EXERCISE: In the records that follow, find each line with the word "Meadow" and copy it.

[GIVEN ENTRIES Boundary: Start]

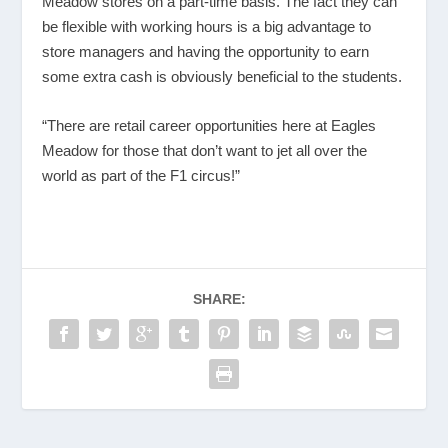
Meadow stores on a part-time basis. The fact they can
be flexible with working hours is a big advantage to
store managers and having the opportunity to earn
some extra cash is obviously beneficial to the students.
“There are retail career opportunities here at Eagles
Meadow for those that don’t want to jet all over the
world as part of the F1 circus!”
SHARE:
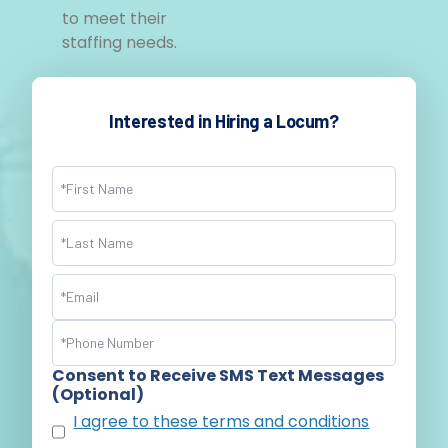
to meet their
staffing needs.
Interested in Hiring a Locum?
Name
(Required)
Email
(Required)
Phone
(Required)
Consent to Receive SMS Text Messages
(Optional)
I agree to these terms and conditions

[GIVEN ENTRIES Boundary: End]

SOLUTION FOR THIS EXERCISE:
Meadow stores on a part-time basis. The fact they can
Meadow for those that don’t want to jet all over the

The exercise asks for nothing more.